[Data section — start]

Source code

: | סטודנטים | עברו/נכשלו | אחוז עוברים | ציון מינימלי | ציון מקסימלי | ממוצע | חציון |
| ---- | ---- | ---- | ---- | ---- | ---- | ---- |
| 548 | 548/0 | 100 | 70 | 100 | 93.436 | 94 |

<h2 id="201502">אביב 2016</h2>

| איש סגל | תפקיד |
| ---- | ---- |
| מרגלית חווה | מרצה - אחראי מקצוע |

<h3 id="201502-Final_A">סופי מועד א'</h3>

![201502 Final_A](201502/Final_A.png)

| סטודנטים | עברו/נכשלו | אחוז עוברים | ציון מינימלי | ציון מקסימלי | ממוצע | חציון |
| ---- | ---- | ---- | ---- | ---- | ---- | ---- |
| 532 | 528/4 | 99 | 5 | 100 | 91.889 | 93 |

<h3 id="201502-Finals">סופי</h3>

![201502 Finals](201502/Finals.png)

[Data section — finish]

Work to complete: The records above should be printed in full, exactly as they appear.

Result of the task:
Source code

: | סטודנטים | עברו/נכשלו | אחוז עוברים | ציון מינימלי | ציון מקסימלי | ממוצע | חציון |
| ---- | ---- | ---- | ---- | ---- | ---- | ---- |
| 548 | 548/0 | 100 | 70 | 100 | 93.436 | 94 |

<h2 id="201502">אביב 2016</h2>

| איש סגל | תפקיד |
| ---- | ---- |
| מרגלית חווה | מרצה - אחראי מקצוע |

<h3 id="201502-Final_A">סופי מועד א'</h3>

![201502 Final_A](201502/Final_A.png)

| סטודנטים | עברו/נכשלו | אחוז עוברים | ציון מינימלי | ציון מקסימלי | ממוצע | חציון |
| ---- | ---- | ---- | ---- | ---- | ---- | ---- |
| 532 | 528/4 | 99 | 5 | 100 | 91.889 | 93 |

<h3 id="201502-Finals">סופי</h3>

![201502 Finals](201502/Finals.png)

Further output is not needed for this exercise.